The SEC has also brought civil charges against eight former executives of the IT outsourcing firm, based in Falls Church, Virginia.
The case originates in a contract CSC struck with the British government agency (NHS) nearly a decade ago. Soon after signing this contract, CSC realized it could not meet the deadline and, therefore, would lose money.
To avoid a hit to its earnings, the IT firm slightly tweaked its accounting model, which artificially increased its profits but “had no basis in reality,” the SEC said.
“In reality, NHS officials repeatedly rejected CSC’s requests that the NHS pay the company higher prices for less work. By basing its models on the flailing proposals, CSC artificially avoided recording significant reductions in its earnings in 2010 and 2011,” said the regulator.
CSC former finance executives Robert Sutcliffe, Edward Parker, and Chris Edwards are reportedly contesting the charges in a federal court in Manhattan. Sutcliffe was CSC’s finance director for the multi-billion dollar contract.
But former CEO Michael Laphen, according to SEC statement, agreed to return to CSC more than $3.7 million in compensation and pay a $750,000 penalty, while former CFO Michael Mancuso agreed to return $369,100 in compensation and pay a $175,000 penalty.
Mancuso allegedly concealed from investors a prepayment arrangement that allowed CSC to meet its cash flow targets by effectively borrowing large sums of money from the NHS at a high interest rate. Mancuso merely told investors that CSC was hitting its targets “the old fashioned hard way.”

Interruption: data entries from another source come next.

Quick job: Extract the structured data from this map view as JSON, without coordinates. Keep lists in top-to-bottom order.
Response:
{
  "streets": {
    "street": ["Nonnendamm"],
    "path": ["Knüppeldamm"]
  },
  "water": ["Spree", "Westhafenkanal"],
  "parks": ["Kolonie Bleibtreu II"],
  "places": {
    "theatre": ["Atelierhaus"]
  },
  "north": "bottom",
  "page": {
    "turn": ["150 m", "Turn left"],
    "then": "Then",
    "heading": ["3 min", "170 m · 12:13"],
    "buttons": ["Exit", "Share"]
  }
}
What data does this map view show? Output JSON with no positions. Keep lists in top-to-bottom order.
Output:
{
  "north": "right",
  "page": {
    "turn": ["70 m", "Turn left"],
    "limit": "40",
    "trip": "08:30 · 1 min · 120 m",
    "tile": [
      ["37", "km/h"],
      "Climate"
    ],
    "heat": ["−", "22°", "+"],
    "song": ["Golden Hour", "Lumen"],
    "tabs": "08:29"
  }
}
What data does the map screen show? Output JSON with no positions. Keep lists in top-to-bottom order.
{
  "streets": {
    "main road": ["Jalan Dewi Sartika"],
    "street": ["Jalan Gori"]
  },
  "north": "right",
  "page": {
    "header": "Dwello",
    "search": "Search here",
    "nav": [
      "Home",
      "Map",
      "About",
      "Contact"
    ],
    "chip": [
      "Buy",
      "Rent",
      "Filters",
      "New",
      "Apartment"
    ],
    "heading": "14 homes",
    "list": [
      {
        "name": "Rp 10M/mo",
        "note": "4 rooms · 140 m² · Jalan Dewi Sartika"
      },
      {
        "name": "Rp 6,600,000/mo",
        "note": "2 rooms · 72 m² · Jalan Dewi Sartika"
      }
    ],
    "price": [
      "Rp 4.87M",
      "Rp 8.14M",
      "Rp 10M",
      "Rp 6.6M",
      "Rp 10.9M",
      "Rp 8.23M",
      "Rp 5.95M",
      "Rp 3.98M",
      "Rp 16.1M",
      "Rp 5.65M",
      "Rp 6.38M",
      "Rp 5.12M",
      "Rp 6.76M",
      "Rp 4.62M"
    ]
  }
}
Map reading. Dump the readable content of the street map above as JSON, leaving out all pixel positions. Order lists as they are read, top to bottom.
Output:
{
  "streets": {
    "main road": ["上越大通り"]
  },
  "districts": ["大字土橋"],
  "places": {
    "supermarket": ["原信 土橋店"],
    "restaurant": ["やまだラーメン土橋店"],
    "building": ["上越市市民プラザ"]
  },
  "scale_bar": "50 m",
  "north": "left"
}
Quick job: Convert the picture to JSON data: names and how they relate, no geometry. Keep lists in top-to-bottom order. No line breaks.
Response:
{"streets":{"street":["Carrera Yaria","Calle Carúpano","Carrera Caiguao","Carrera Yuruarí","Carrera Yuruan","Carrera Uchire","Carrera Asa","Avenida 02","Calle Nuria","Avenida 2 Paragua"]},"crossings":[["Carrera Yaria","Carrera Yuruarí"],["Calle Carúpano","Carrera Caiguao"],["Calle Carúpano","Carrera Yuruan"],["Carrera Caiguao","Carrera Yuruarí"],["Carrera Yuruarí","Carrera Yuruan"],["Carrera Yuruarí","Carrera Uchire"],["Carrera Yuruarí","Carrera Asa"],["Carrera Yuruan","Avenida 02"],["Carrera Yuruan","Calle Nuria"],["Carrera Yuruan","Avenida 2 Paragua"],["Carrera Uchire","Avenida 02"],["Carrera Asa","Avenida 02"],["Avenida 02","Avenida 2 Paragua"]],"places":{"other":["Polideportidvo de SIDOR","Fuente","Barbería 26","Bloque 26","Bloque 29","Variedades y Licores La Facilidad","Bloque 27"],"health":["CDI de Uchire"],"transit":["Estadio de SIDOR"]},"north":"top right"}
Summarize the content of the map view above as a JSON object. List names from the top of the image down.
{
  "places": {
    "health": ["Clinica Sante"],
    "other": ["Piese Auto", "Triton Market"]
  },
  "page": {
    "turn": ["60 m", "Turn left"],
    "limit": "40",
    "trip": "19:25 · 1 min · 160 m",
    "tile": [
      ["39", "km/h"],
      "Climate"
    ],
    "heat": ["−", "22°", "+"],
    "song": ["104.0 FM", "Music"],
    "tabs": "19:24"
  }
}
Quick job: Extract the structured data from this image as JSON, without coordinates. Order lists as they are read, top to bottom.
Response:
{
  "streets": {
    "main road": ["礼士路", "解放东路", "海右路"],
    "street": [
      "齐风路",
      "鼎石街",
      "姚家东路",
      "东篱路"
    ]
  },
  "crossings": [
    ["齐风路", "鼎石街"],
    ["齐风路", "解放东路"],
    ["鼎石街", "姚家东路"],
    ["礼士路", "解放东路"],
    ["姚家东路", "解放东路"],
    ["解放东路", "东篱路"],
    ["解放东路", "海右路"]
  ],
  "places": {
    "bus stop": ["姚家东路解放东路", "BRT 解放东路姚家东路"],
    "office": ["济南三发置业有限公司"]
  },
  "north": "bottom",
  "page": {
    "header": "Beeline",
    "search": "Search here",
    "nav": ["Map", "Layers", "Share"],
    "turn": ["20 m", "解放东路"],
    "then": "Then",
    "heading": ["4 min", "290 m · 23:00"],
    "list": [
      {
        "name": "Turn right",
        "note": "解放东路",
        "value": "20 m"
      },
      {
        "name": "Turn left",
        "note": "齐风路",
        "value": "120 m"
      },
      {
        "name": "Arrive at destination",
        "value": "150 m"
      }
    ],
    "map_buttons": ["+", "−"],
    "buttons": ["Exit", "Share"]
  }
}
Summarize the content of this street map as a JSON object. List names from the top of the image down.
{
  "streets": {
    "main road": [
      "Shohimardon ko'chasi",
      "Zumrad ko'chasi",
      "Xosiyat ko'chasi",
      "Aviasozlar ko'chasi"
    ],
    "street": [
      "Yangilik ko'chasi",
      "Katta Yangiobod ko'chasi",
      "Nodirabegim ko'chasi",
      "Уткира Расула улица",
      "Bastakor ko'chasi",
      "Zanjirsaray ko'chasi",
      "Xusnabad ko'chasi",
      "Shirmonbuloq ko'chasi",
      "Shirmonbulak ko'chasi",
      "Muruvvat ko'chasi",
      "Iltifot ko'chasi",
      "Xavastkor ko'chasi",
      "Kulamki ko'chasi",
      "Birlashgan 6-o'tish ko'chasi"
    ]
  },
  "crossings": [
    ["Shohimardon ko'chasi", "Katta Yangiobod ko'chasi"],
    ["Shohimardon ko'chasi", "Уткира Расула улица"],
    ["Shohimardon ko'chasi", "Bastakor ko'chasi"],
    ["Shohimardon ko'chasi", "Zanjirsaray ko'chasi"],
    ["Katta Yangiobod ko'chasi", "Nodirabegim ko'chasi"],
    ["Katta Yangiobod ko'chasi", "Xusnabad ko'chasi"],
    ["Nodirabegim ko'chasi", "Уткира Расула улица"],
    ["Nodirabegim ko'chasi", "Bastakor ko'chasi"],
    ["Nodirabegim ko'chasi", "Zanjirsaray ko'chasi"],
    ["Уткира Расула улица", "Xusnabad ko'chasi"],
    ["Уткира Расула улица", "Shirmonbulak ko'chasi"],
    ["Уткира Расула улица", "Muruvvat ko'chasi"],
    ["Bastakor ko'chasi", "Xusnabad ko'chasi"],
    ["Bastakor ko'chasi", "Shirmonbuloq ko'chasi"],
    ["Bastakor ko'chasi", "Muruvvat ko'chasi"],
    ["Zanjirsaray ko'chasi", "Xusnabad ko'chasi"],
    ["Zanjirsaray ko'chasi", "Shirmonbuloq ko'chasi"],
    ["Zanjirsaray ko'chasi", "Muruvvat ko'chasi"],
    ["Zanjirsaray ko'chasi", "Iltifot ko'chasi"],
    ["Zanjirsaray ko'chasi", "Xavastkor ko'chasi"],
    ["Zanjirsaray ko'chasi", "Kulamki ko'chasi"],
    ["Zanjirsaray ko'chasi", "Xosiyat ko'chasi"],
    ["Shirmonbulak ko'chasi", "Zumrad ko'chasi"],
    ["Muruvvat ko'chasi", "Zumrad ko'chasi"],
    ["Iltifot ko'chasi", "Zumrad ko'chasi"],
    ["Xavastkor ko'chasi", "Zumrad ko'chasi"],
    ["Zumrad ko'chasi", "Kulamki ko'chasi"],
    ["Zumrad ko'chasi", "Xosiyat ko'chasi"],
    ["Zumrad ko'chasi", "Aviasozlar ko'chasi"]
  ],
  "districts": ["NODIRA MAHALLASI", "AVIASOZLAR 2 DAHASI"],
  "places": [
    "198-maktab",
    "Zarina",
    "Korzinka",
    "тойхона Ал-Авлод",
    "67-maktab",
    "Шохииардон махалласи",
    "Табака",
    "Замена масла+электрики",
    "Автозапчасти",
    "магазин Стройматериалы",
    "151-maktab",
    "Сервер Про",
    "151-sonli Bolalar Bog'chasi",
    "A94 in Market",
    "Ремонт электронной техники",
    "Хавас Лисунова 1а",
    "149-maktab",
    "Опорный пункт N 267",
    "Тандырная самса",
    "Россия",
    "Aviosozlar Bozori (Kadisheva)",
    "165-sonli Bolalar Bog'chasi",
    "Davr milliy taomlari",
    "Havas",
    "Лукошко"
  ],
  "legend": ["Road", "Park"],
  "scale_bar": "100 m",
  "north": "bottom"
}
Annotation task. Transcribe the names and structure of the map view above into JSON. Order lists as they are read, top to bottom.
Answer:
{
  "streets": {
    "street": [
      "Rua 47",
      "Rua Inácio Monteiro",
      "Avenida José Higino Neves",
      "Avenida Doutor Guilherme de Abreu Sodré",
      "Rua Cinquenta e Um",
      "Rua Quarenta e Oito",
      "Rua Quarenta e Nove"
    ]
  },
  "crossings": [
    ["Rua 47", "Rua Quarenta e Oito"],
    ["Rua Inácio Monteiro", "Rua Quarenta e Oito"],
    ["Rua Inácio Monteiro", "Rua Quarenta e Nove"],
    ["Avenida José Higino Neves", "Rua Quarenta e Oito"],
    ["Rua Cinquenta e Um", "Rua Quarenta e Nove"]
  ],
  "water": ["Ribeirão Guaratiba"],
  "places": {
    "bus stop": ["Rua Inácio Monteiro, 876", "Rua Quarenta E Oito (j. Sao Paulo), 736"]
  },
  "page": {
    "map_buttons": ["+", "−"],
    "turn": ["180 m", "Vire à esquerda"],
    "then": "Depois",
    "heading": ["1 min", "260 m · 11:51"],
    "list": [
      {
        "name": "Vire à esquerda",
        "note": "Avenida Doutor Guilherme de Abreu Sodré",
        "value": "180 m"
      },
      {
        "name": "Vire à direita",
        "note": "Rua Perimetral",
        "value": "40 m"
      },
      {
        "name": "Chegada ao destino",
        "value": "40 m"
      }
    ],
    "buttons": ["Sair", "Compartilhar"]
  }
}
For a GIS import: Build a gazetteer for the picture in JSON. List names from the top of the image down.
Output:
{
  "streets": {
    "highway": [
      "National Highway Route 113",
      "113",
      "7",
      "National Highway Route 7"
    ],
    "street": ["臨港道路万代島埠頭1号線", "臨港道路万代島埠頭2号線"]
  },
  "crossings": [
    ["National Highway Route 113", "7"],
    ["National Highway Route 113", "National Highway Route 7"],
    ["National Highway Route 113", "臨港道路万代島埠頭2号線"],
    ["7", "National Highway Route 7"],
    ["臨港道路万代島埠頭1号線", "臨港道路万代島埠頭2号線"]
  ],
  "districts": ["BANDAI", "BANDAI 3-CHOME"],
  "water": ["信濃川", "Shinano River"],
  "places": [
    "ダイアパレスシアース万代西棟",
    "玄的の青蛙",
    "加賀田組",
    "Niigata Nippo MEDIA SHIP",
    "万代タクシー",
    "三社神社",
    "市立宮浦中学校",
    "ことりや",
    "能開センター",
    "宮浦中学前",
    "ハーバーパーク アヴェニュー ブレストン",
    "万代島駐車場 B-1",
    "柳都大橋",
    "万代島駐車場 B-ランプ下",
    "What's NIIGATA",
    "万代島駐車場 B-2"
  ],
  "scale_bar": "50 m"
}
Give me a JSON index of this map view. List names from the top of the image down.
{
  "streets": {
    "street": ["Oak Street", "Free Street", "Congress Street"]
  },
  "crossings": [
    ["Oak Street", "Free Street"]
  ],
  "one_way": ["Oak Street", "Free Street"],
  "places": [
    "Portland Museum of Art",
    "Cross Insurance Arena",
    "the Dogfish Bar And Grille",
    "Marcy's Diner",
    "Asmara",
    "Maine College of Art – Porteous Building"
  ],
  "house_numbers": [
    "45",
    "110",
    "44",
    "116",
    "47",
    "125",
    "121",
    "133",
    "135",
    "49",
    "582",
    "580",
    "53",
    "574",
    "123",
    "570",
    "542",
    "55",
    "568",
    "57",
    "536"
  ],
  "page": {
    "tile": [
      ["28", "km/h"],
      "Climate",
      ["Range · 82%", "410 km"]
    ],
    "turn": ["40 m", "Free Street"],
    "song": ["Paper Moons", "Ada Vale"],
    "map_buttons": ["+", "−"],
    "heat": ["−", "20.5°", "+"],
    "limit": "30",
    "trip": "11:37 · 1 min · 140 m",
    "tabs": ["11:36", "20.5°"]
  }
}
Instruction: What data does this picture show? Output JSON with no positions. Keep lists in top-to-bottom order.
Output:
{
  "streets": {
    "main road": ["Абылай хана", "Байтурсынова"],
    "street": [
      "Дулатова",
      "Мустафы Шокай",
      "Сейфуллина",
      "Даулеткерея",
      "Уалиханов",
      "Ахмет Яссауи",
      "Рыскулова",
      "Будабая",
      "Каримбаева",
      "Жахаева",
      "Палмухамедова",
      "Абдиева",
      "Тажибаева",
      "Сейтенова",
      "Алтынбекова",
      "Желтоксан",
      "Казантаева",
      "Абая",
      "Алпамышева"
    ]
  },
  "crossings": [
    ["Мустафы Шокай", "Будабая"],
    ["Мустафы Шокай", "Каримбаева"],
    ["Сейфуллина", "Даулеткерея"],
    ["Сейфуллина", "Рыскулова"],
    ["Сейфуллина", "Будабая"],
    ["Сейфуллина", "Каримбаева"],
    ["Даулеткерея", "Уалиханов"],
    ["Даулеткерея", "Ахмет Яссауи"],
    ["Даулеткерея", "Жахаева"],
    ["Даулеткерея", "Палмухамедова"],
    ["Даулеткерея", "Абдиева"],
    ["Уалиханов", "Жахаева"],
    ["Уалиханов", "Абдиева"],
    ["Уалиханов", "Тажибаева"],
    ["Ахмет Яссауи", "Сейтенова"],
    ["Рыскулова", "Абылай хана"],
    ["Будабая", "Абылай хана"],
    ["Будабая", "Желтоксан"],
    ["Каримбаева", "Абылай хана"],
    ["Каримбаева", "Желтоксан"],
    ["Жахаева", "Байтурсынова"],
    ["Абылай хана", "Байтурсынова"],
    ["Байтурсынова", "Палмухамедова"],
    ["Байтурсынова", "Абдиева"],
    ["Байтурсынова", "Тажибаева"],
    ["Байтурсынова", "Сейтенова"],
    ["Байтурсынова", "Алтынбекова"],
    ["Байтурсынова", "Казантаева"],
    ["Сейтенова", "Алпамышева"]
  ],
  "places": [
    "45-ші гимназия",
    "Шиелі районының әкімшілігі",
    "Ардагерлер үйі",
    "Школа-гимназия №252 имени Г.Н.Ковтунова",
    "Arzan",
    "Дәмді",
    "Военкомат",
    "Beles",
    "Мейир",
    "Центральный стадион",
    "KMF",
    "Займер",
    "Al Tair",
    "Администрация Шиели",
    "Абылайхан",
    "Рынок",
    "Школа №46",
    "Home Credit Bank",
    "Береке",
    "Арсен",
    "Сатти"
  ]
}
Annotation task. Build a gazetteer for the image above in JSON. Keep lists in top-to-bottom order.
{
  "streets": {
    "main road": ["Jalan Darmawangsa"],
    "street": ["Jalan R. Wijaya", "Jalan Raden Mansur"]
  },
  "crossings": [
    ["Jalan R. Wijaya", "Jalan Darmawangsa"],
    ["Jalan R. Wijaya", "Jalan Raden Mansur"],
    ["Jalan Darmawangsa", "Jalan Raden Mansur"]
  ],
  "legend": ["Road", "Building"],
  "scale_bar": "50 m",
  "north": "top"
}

“CSC repeatedly based its financial results and disclosures on the NHS contract it was negotiating rather than the one it actually had, and misled investors about the true status of the contract. The significant sanctions in this case against the company, CEO, and CFO reflect our focus on ensuring that such misconduct is vigorously pursued and punished,” said Andrew J. Ceresney, Director of the SEC’s Division of Enforcement.
The CSC and finance executives in Australia and Denmark also manipulated the financial results for businesses in those regions, the SEC said.